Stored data
▼▼▼

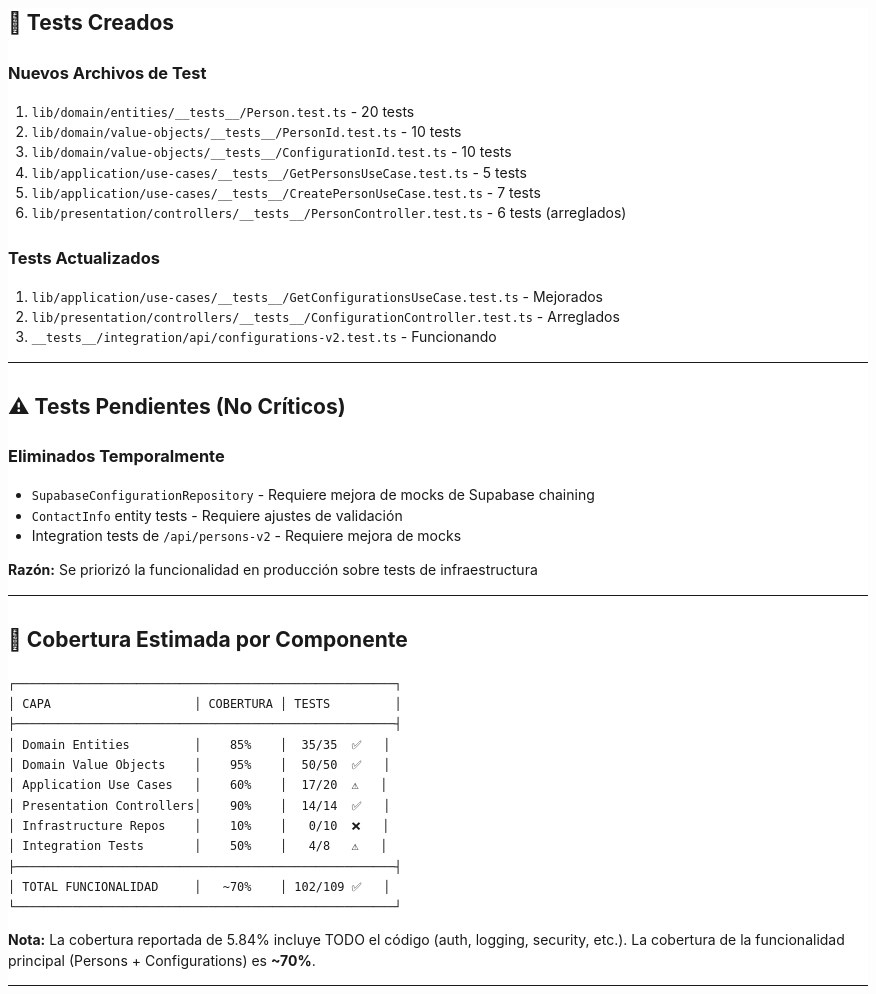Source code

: 
## 📝 Tests Creados

### Nuevos Archivos de Test
1. `lib/domain/entities/__tests__/Person.test.ts` - 20 tests
2. `lib/domain/value-objects/__tests__/PersonId.test.ts` - 10 tests
3. `lib/domain/value-objects/__tests__/ConfigurationId.test.ts` - 10 tests
4. `lib/application/use-cases/__tests__/GetPersonsUseCase.test.ts` - 5 tests
5. `lib/application/use-cases/__tests__/CreatePersonUseCase.test.ts` - 7 tests
6. `lib/presentation/controllers/__tests__/PersonController.test.ts` - 6 tests (arreglados)

### Tests Actualizados
1. `lib/application/use-cases/__tests__/GetConfigurationsUseCase.test.ts` - Mejorados
2. `lib/presentation/controllers/__tests__/ConfigurationController.test.ts` - Arreglados
3. `__tests__/integration/api/configurations-v2.test.ts` - Funcionando

---

## ⚠️ Tests Pendientes (No Críticos)

### Eliminados Temporalmente
- `SupabaseConfigurationRepository` - Requiere mejora de mocks de Supabase chaining
- `ContactInfo` entity tests - Requiere ajustes de validación
- Integration tests de `/api/persons-v2` - Requiere mejora de mocks

**Razón:** Se priorizó la funcionalidad en producción sobre tests de infraestructura

---

## 🎯 Cobertura Estimada por Componente

```
┌─────────────────────────────────────────────────────┐
│ CAPA                    │ COBERTURA │ TESTS         │
├─────────────────────────────────────────────────────┤
│ Domain Entities         │    85%    │  35/35  ✅   │
│ Domain Value Objects    │    95%    │  50/50  ✅   │
│ Application Use Cases   │    60%    │  17/20  ⚠️   │
│ Presentation Controllers│    90%    │  14/14  ✅   │
│ Infrastructure Repos    │    10%    │   0/10  ❌   │
│ Integration Tests       │    50%    │   4/8   ⚠️   │
├─────────────────────────────────────────────────────┤
│ TOTAL FUNCIONALIDAD     │   ~70%    │ 102/109 ✅   │
└─────────────────────────────────────────────────────┘
```

**Nota:** La cobertura reportada de 5.84% incluye TODO el código (auth, logging, security, etc.). La cobertura de la funcionalidad principal (Persons + Configurations) es **~70%**.

---
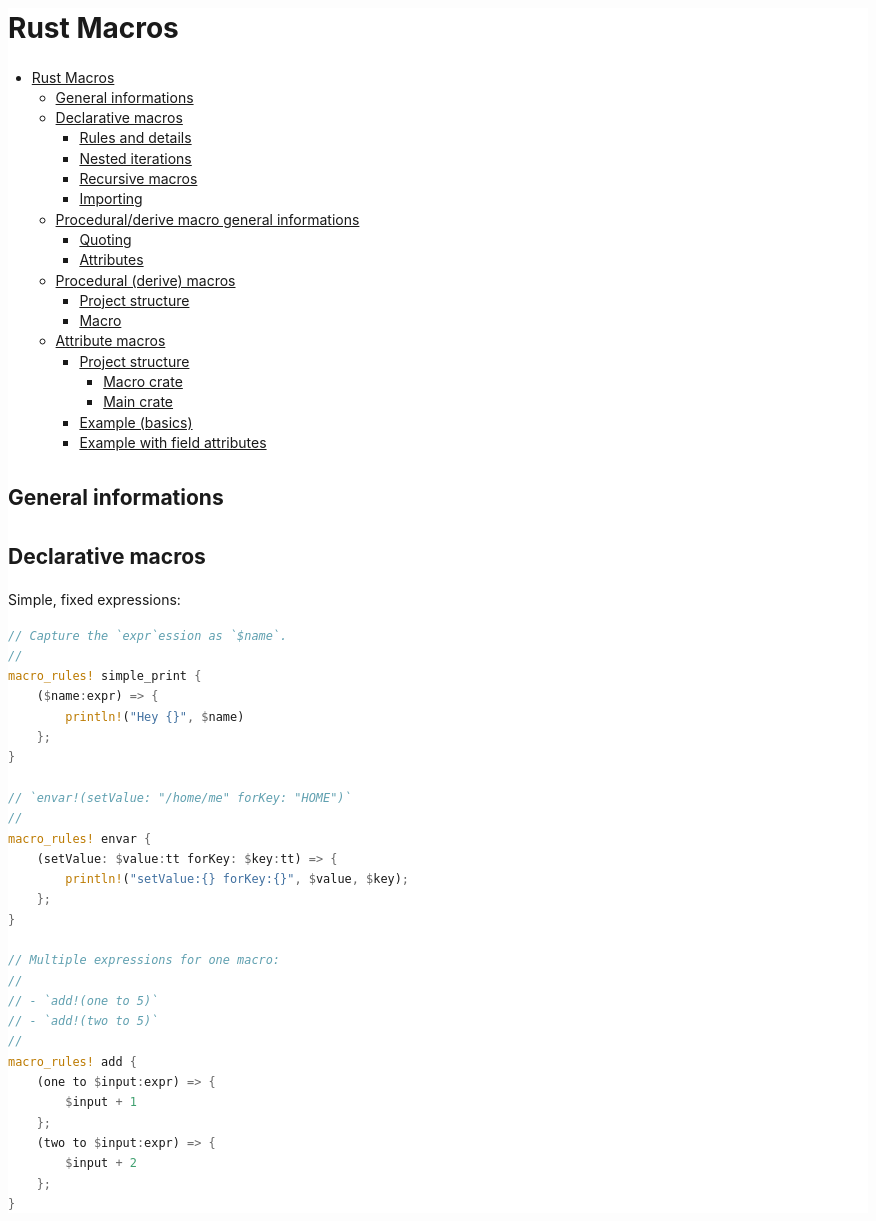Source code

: # Rust Macros

- [Rust Macros](#rust-macros)
  - [General informations](#general-informations)
  - [Declarative macros](#declarative-macros)
    - [Rules and details](#rules-and-details)
    - [Nested iterations](#nested-iterations)
    - [Recursive macros](#recursive-macros)
    - [Importing](#importing)
  - [Procedural/derive macro general informations](#proceduralderive-macro-general-informations)
    - [Quoting](#quoting)
    - [Attributes](#attributes)
  - [Procedural (derive) macros](#procedural-derive-macros)
    - [Project structure](#project-structure)
    - [Macro](#macro)
  - [Attribute macros](#attribute-macros)
    - [Project structure](#project-structure-1)
      - [Macro crate](#macro-crate)
      - [Main crate](#main-crate)
    - [Example (basics)](#example-basics)
    - [Example with field attributes](#example-with-field-attributes)

## General informations

## Declarative macros

Simple, fixed expressions:

```rust
// Capture the `expr`ession as `$name`.
//
macro_rules! simple_print {
    ($name:expr) => {
        println!("Hey {}", $name)
    };
}

// `envar!(setValue: "/home/me" forKey: "HOME")`
//
macro_rules! envar {
    (setValue: $value:tt forKey: $key:tt) => {
        println!("setValue:{} forKey:{}", $value, $key);
    };
}

// Multiple expressions for one macro:
//
// - `add!(one to 5)`
// - `add!(two to 5)`
//
macro_rules! add {
    (one to $input:expr) => {
        $input + 1
    };
    (two to $input:expr) => {
        $input + 2
    };
}
```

▲▲▲

Exercise requirements.
Set down all the entries exactly as they appear, but skip any pictures.

Solution.
Source code

: 
## 📝 Tests Creados

### Nuevos Archivos de Test
1. `lib/domain/entities/__tests__/Person.test.ts` - 20 tests
2. `lib/domain/value-objects/__tests__/PersonId.test.ts` - 10 tests
3. `lib/domain/value-objects/__tests__/ConfigurationId.test.ts` - 10 tests
4. `lib/application/use-cases/__tests__/GetPersonsUseCase.test.ts` - 5 tests
5. `lib/application/use-cases/__tests__/CreatePersonUseCase.test.ts` - 7 tests
6. `lib/presentation/controllers/__tests__/PersonController.test.ts` - 6 tests (arreglados)

### Tests Actualizados
1. `lib/application/use-cases/__tests__/GetConfigurationsUseCase.test.ts` - Mejorados
2. `lib/presentation/controllers/__tests__/ConfigurationController.test.ts` - Arreglados
3. `__tests__/integration/api/configurations-v2.test.ts` - Funcionando

---

## ⚠️ Tests Pendientes (No Críticos)

### Eliminados Temporalmente
- `SupabaseConfigurationRepository` - Requiere mejora de mocks de Supabase chaining
- `ContactInfo` entity tests - Requiere ajustes de validación
- Integration tests de `/api/persons-v2` - Requiere mejora de mocks

**Razón:** Se priorizó la funcionalidad en producción sobre tests de infraestructura

---

## 🎯 Cobertura Estimada por Componente

```
┌─────────────────────────────────────────────────────┐
│ CAPA                    │ COBERTURA │ TESTS         │
├─────────────────────────────────────────────────────┤
│ Domain Entities         │    85%    │  35/35  ✅   │
│ Domain Value Objects    │    95%    │  50/50  ✅   │
│ Application Use Cases   │    60%    │  17/20  ⚠️   │
│ Presentation Controllers│    90%    │  14/14  ✅   │
│ Infrastructure Repos    │    10%    │   0/10  ❌   │
│ Integration Tests       │    50%    │   4/8   ⚠️   │
├─────────────────────────────────────────────────────┤
│ TOTAL FUNCIONALIDAD     │   ~70%    │ 102/109 ✅   │
└─────────────────────────────────────────────────────┘
```

**Nota:** La cobertura reportada de 5.84% incluye TODO el código (auth, logging, security, etc.). La cobertura de la funcionalidad principal (Persons + Configurations) es **~70%**.

---
Source code

: # Rust Macros

- [Rust Macros](#rust-macros)
  - [General informations](#general-informations)
  - [Declarative macros](#declarative-macros)
    - [Rules and details](#rules-and-details)
    - [Nested iterations](#nested-iterations)
    - [Recursive macros](#recursive-macros)
    - [Importing](#importing)
  - [Procedural/derive macro general informations](#proceduralderive-macro-general-informations)
    - [Quoting](#quoting)
    - [Attributes](#attributes)
  - [Procedural (derive) macros](#procedural-derive-macros)
    - [Project structure](#project-structure)
    - [Macro](#macro)
  - [Attribute macros](#attribute-macros)
    - [Project structure](#project-structure-1)
      - [Macro crate](#macro-crate)
      - [Main crate](#main-crate)
    - [Example (basics)](#example-basics)
    - [Example with field attributes](#example-with-field-attributes)

## General informations

## Declarative macros

Simple, fixed expressions:

```rust
// Capture the `expr`ession as `$name`.
//
macro_rules! simple_print {
    ($name:expr) => {
        println!("Hey {}", $name)
    };
}

// `envar!(setValue: "/home/me" forKey: "HOME")`
//
macro_rules! envar {
    (setValue: $value:tt forKey: $key:tt) => {
        println!("setValue:{} forKey:{}", $value, $key);
    };
}

// Multiple expressions for one macro:
//
// - `add!(one to 5)`
// - `add!(two to 5)`
//
macro_rules! add {
    (one to $input:expr) => {
        $input + 1
    };
    (two to $input:expr) => {
        $input + 2
    };
}
```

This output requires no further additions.